Of course, Biden was not exactly charitable to Trump when his predecessor banned travel from China in response to the first waves of the coronavirus there on January 31, 2020. Roughly 12 minutes after those restrictions were officially announced (they were leaked earlier in the day), Biden stated in Iowa:
You know we have right now a crisis with the coronavirus, emanating from China. ... The national emergency and worldwide alerts. The American people need to have a president who they can trust what he says about it. That he is going to act rationally about it. In moments like this, this is where the credibility of a president is most needed, as he explains what we should and should not do. This is no time for Donald Trump’s record of hysterical xenophobia and fear-mongering to lead the way instead of science.
It's not clear whether Biden was aware of Trump’s China ban when he made those statements (the point of which is not entirely pellucid), but what is certain is that the candidate was attempting to make political hay out of Trump’s response to Covid-19 in the most inflammatory manner possible — just as he had with respect to PP 9983.

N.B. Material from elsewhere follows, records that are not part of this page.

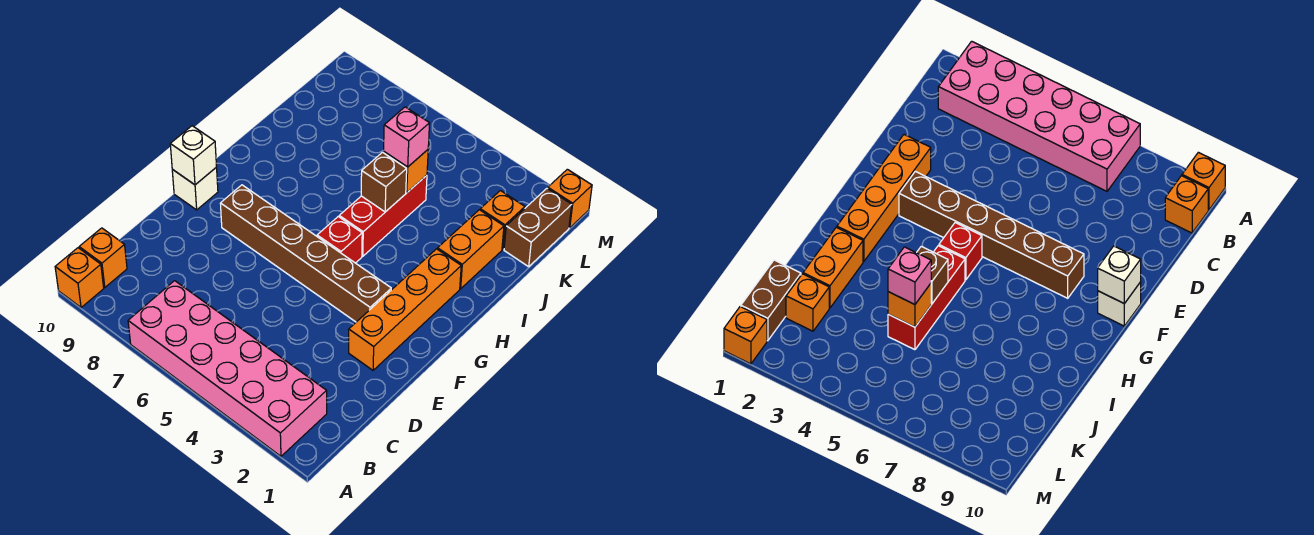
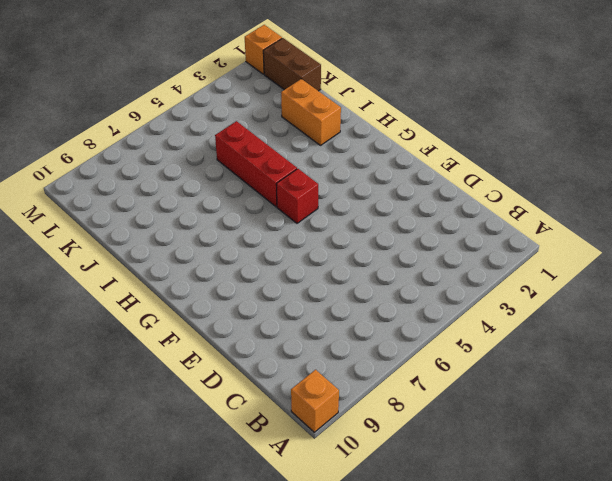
none -> pink brick A2:B7 level 1
none -> orange brick B10 level 1
none -> orange brick E2:H2 level 1

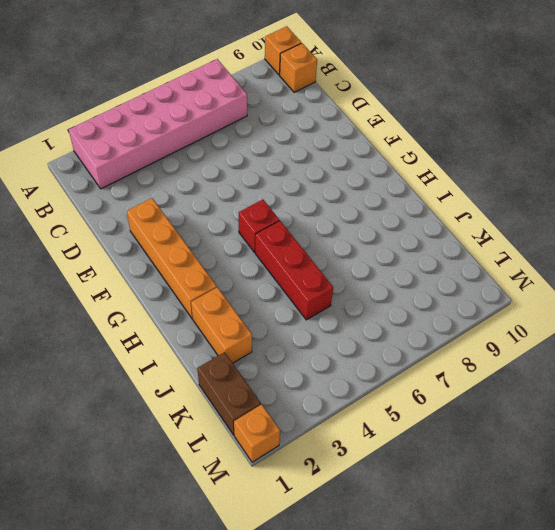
none -> brown brick F3:F8 level 1
none -> white brick F10 level 1
none -> orange brick K2 level 1

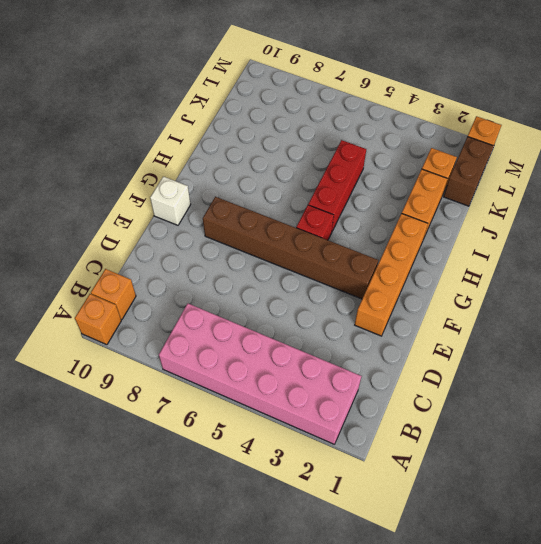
none -> white brick F10 level 2
none -> brown brick I5 level 2
none -> orange brick J5 level 2

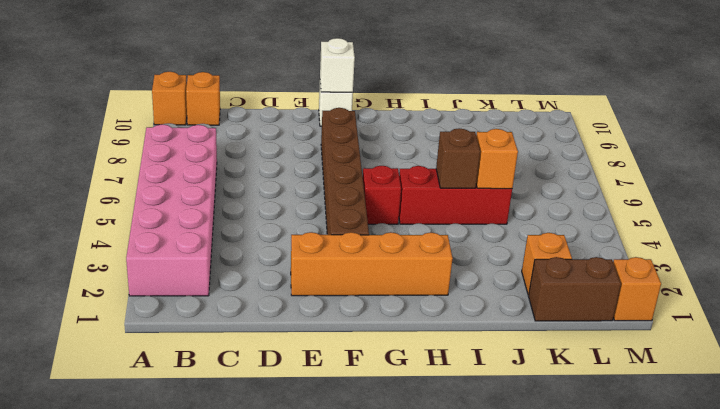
none -> orange brick I2:J2 level 1
none -> pink brick J5 level 3

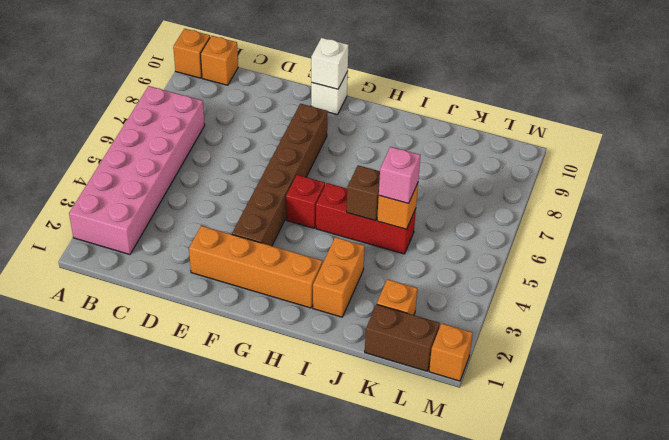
orange brick I2:I3 level 1 -> orange brick I2:J2 level 1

That Iowa incident has been fairly well remembered, even if there remains a lack of agreement on what exactly Biden meant. Less memorable but much clearer are Biden’s words in a USA Today op-ed published on January 27, 2020, captioned “Trump is worst possible leader to deal with coronavirus outbreak”. The former vice president stated therein:
The possibility of a pandemic is a challenge Donald Trump is unqualified to handle as president. I remember how Trump sought to stoke fear and stigma during the 2014 Ebola epidemic. He called President Barack Obama a “dope” and “incompetent” and railed against the evidence-based response our administration put in place — which quelled the crisis and saved hundreds of thousands of lives — in favor of reactionary travel bans that would only have made things worse. [Emphasis added.]
With due respect to Biden, the African Omicron travel ban is also “reactionary”, in that it is being taken in “reaction” to the outbreak of a new strain of coronavirus in those eight countries. That does not mean that it is wrong, however, any more than it means that Trump’s China travel ban was in error. (It wasn’t — even Dr. Anthony Fauci admitted it saved lives.)
The bigger problem is that PP 9645 and PP 9983 weren’t wrong (let alone racist or xenophobic), either. The issuance of each followed comprehensive engagement led by the State Department with every foreign country to identify deficiencies in their issuance of travel documents and the particular national-security risks each posed.
As the Supreme Court found with respect to PP 9645: “A critical finding of the Proclamation is that the failure of certain countries to provide reliable information prevents the Government from accurately determining whether an alien is inadmissible or poses a threat.”
That did not stop Biden from revoking both proclamations on his first day in office, terming them “a stain on our national conscience and are inconsistent with our long history of welcoming people of all faiths and no faith at all.” Biden’s proclamation revoking Trump’s proclamations offered nothing in the way of analysis, but rather rested on such conclusory statements.
As Biden’s ban on those eight African nations shows, when it comes to immigration, just because Donald Trump did it does not mean that it is “xenophobic or racist”, or otherwise in error. The president could learn a lesson from this action and apply it to his reversal of Trump’s border and interior enforcement policies, as well. Whether they are acute or chronic, threats are still threats and deserve responses.